# Text segment:

If you could have an emissary to the source of existence, to keep you linked up while you were sober and before you became an adept, would it matter what it looked like? I'm talking about the holy guardian angel from Hermetic Kabbalah, yes; but the use of a daemon, a guiding spirit, is not restricted to the initiatic line that has brought us to this. So yes it's appearance matters, and its character- but only to you, unless people could be said to derive meaning from the art you produce under its direction.
I thought for a long time that my HGA's appearing clearly different, and separate from everything else, because it is such a special thing that it would have to be above the rest of it? Sacred and profane, you know? This, however, was a misguided assumption. I could have guessed! I'm a mystic- I don't turn off my high vibrations deliberately, and I work to re-attune them efficiently when I fall off my horse. The overblown thirst for novelty is another possible source of misconception, god bless it.
I was hands off on this one. I desired for the spirit helper to just appear to me, as it seemed that developmentally I am ready for it but too busy to write a big ritual- and besides, I wanted to give it room to make an entrance as it would, once I put it out there that I was in the market. It did show up, then, just like that, and in in the most meaningful context it could: while I was doing impassioned work that had the force of my idealism behind it.
I was sitting at the library. It was about 3:30 AM, and I was enthralled with a lab report that had all my enthusiasm pouring into it. It was a demonstration of the "stream continuity concept", basically just that something that happens upstream happens downstream, too. The amount of dissolved oxygen, organic sediments and creatures at any given point in the stream are a result of what was happening in the direction from whence the water flows. Playing in streams is what I remember most clearly from my childhood experiences in nature. The fun there made me connect as much with nature as I did human culture, if not more. So besides being fascinating to me, and possibly assisting in job prospects as a stream quality monitor, the subject of the studying was near and dear to my heart from childhood.
Out of the corner of my eye, I saw a little angel flitting around. It was clearly in my imagination, and very high up: visible as someone on the other end of a soccer field. They were wearing robes (sometimes they seem to be orange and green in my memory, and at other times blues and reds and purples), and had big strong wings. It did some lazy, looping laps above my head. I smiled at it, wondered if the prescribed amount of adderal I had taken was helping to coax the critter down, and it flew back above the range of my vision.
The next time I heard from it was during meditation, two months later. I was at a Vipassana retreat, and after the dross emotional had burned away in the furnace of focus- just attending to the spot on my upper lip where breath passes over as it exits the nostrils- it started speaking to me. I was so unusually quiet, that the tathagatagarbha spoke up clearly about what I could do that would be worth stopping the sitting for.
It is difficult for me to write to an abstract audience, for some reason. I will just quote what I told my friend the other day about what I heard:
"Over winter break, I decided to grow mushrooms during a marathon meditation sesh with a Goenka Vipassana school. Theravedan Buddhism is cool, but it's pretty outdated and rough if you ask me. Still, I have to say that the visions of mushroom growing- really inspired ideas, like I had an artistic angel sitting in my brainstem, tossing paper airplane notes to my frontal cortex- were worth the suffering. My idea is to chip these damn bush honeysuckles that grow all around Cincinnati, OH. Coppice them, and put their chips in swales on the less steep parts of the steep, slippy hillsides- and grow oyster mushrooms in the chips! That way, when it rains they'll be sure to flush, and as they devour their substrate, I can just keep adding chips at the end of the ditch. At the end, organic matter will have been worked into the hillside as terraces, and I can plant persimmons and hardy pecans. Yum. Permaculture!"

# Required action 1:
Report every line in the records below that contains the string "persone", treating uppercase and lowercase as different.

# Extracted entries:
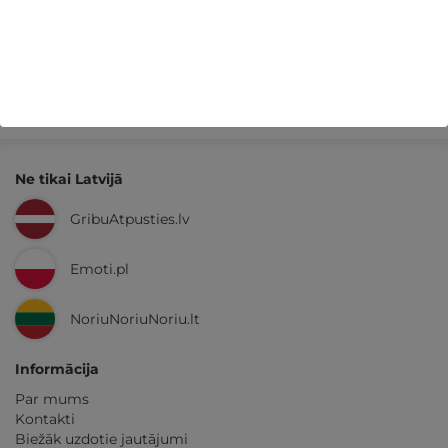
Kvalitatīva klientu
apkalpošana
GribuAtpusties.lv
izmēģināts
un
pārbaudīts
Ne tikai Latvijā
GribuAtpusties.lv
Emoti.pl
NoriuNoriuNoriu.lt
Informācija
Par mums
Kontakti
Biežāk uzdotie jautājumi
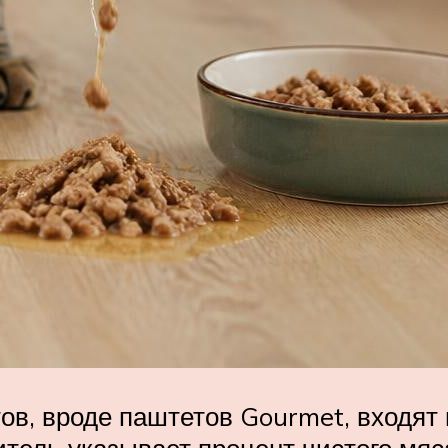
в, вроде паштетов Gourmet, входят н
тель указывает процент чистого мяс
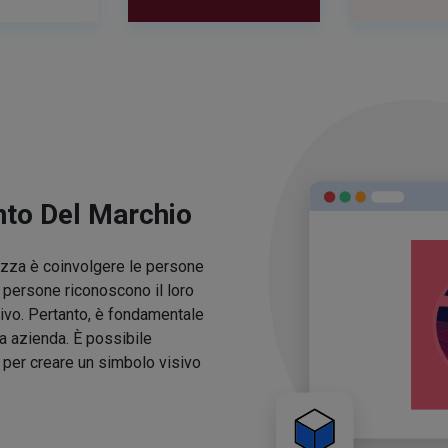
nto Del Marchio
lezza è coinvolgere le persone
e persone riconoscono il loro
ivo. Pertanto, è fondamentale
ua azienda. È possibile
o per creare un simbolo visivo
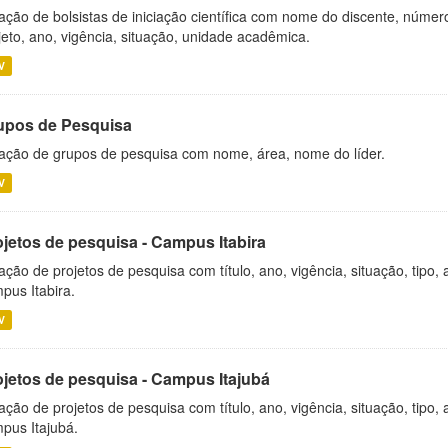
ação de bolsistas de iniciação científica com nome do discente, número 
jeto, ano, vigência, situação, unidade acadêmica.
V
upos de Pesquisa
ação de grupos de pesquisa com nome, área, nome do líder.
V
ojetos de pesquisa - Campus Itabira
ação de projetos de pesquisa com título, ano, vigência, situação, tipo
pus Itabira.
V
ojetos de pesquisa - Campus Itajubá
ação de projetos de pesquisa com título, ano, vigência, situação, tipo
pus Itajubá.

# Required action 2:
In the essay about the holy guardian angel, what time was it when the writer was sitting at the library?

# Response area 1:
lezza è coinvolgere le persone
e persone riconoscono il loro

# Response area 2:
It was about 3:30 AM.